__TASK REQUIREMENTS__. Pictures are not part of the answer. Return the lines from the one containing "html: <div>Read the" through the end of the data, both included, exactly as they appear.

(EXCERPTED DATA Opens)

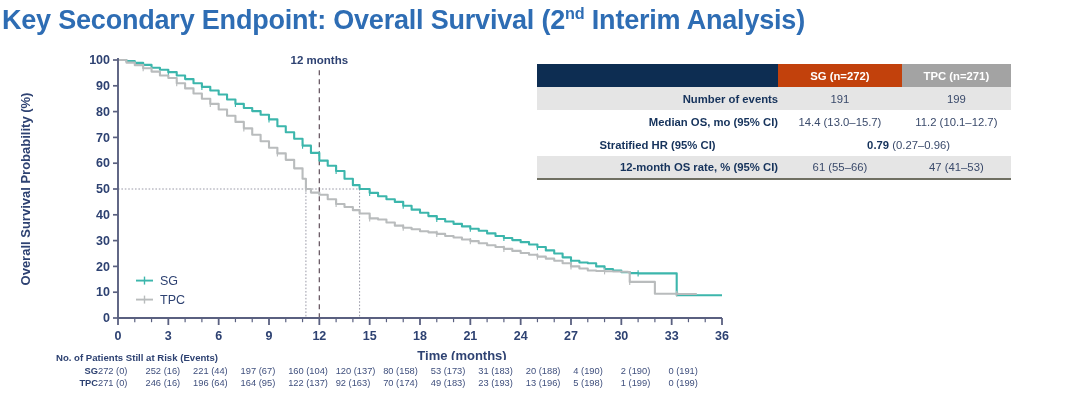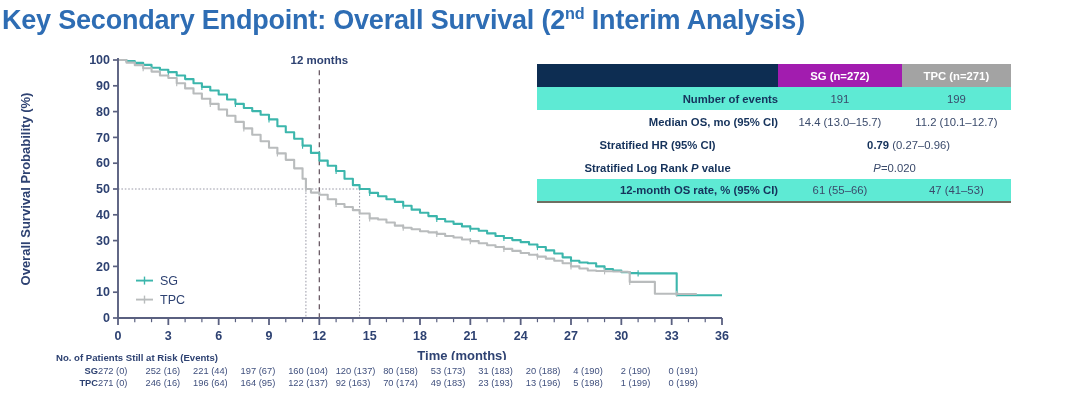"SG (n=272)" .th-sg { background: #a21caf -> #c2410c }
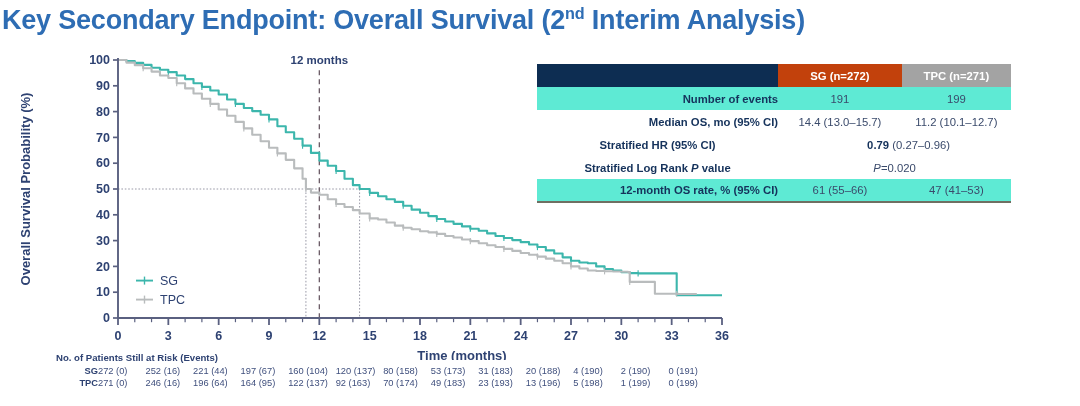"Number of events" .row-shade td { background: #5eead4 -> #e5e5e5 }
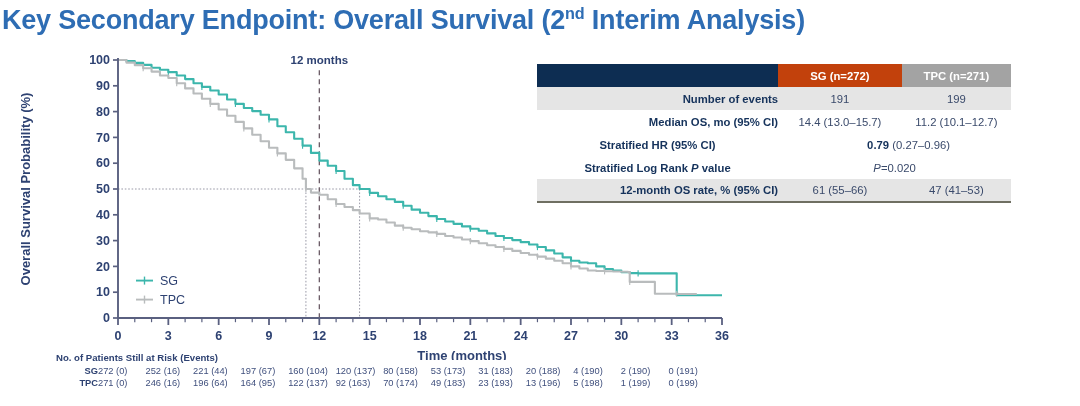"Stratified Log Rank P value" tr { html: <tr> <td><span>Stratified Log Rank </span><i>P</i><span> value</span></td> <td><i>P</i><span>=0.020</span></td> </tr> -> none }
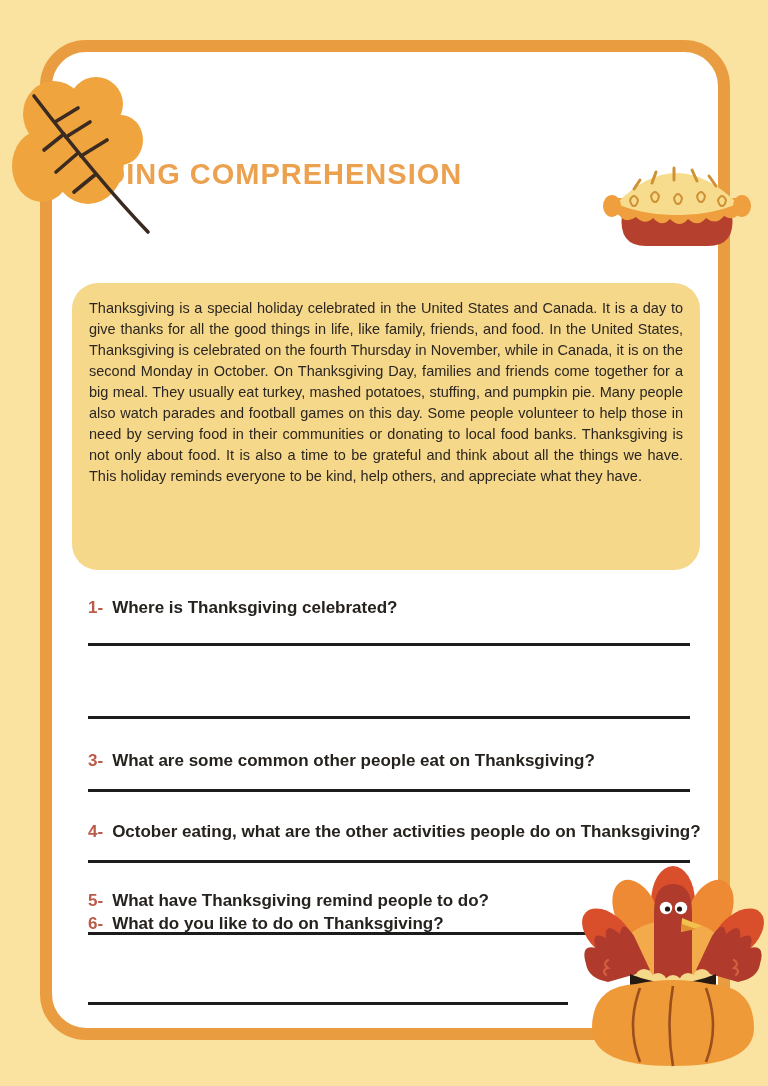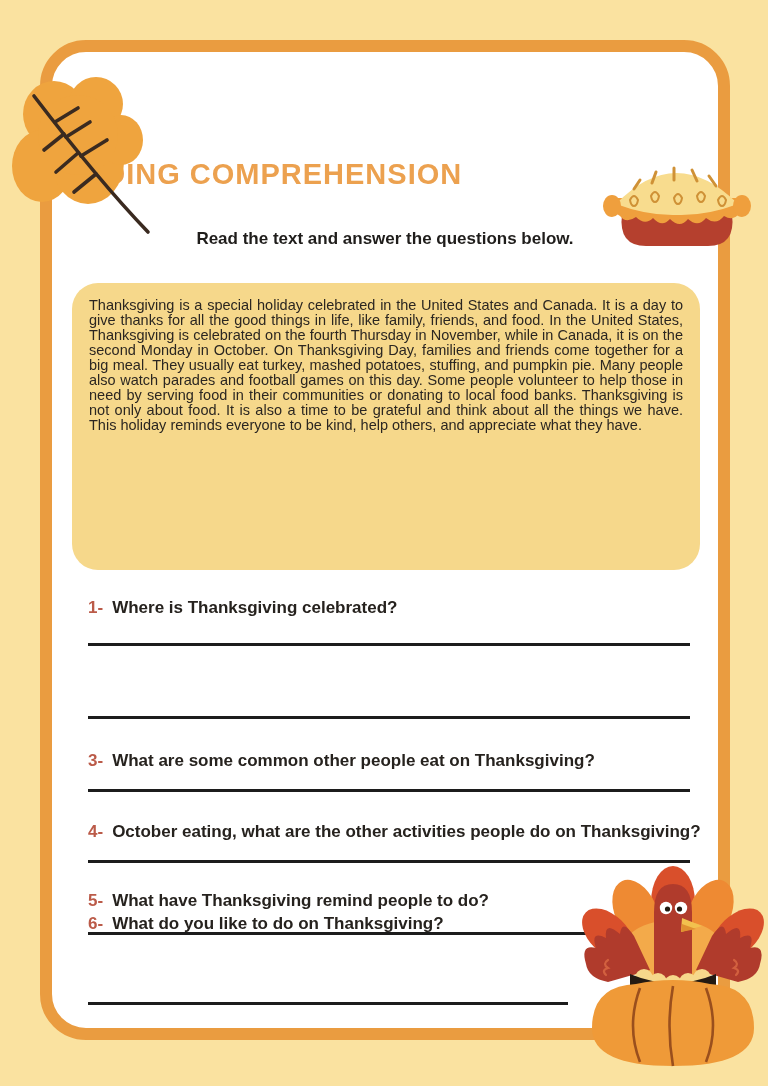"Read the text and answer" div.instruction { html: <div>Read the text and answer the questions below.</div> -> none }
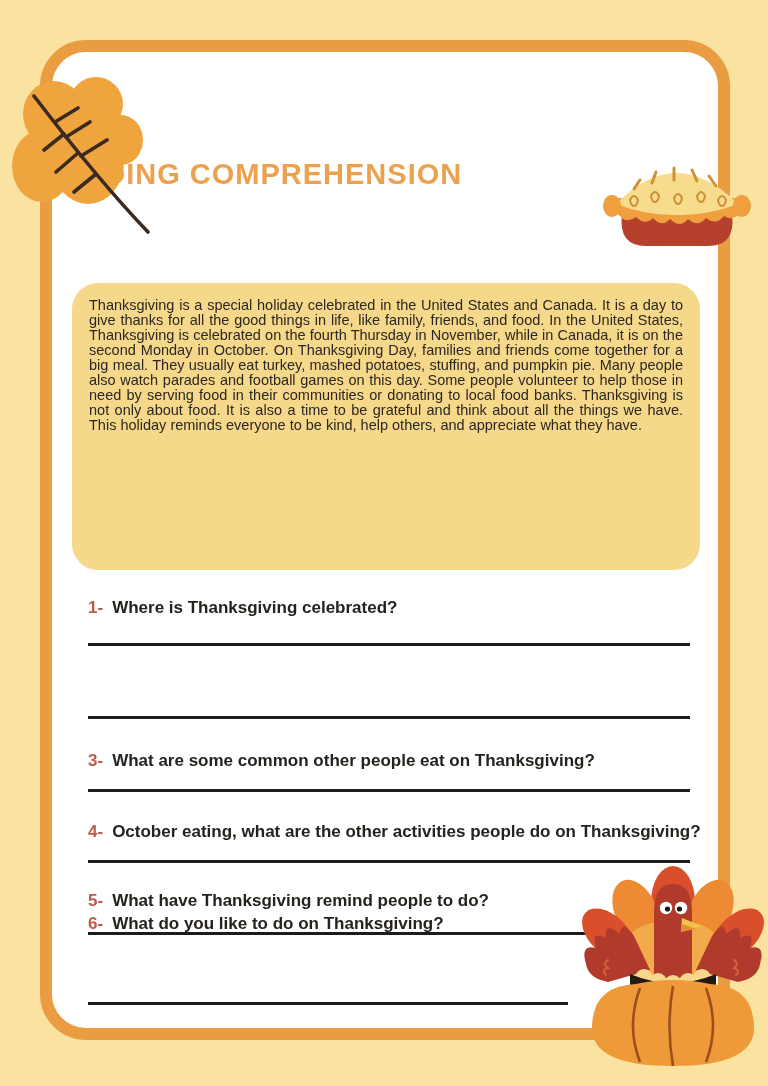"Thanksgiving is a special holiday" .passage { line-height: 15px -> 21px }
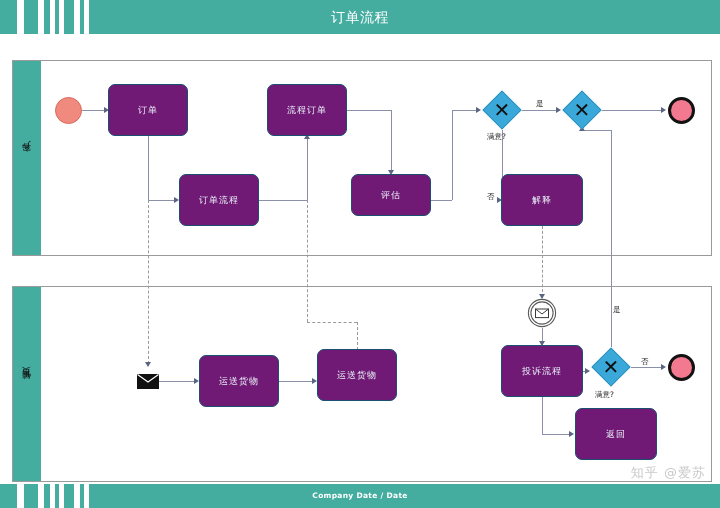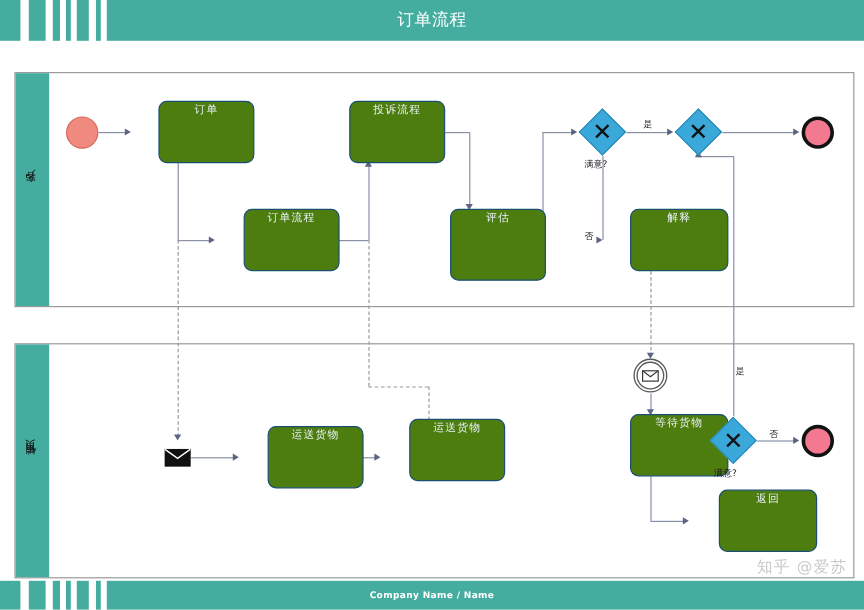"订单" .task { align-items: none -> center; background: #4d7c0f -> #701a75; margin-left: 24px -> none }
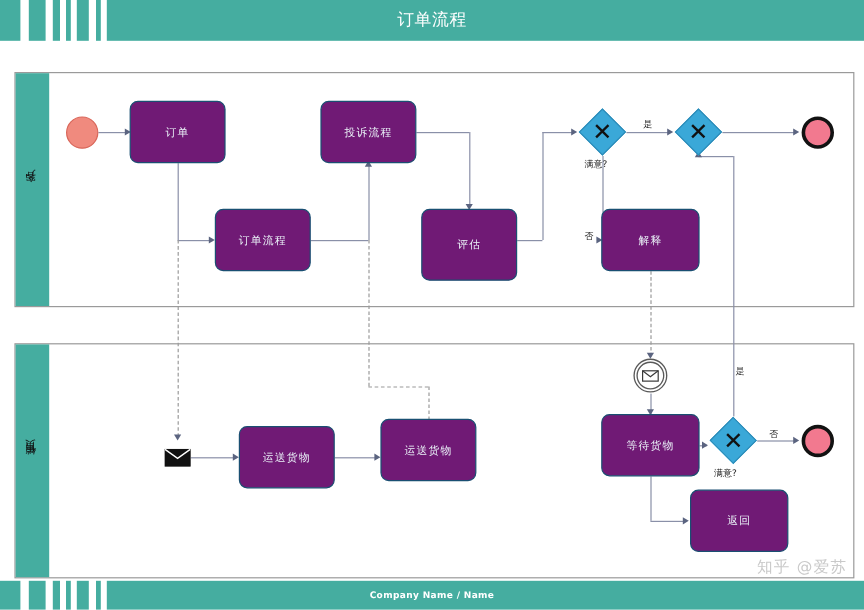"投诉流程" span { text: 投诉流程 -> 流程订单 }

(EXCERPTED DATA Closes)

__WORKED SOLUTION__.
"Read the text and answer" div.instruction { html: <div>Read the text and answer the questions below.</div> -> none }
"Thanksgiving is a special holiday" .passage { line-height: 15px -> 21px }
"订单" .task { align-items: none -> center; background: #4d7c0f -> #701a75; margin-left: 24px -> none }
"投诉流程" span { text: 投诉流程 -> 流程订单 }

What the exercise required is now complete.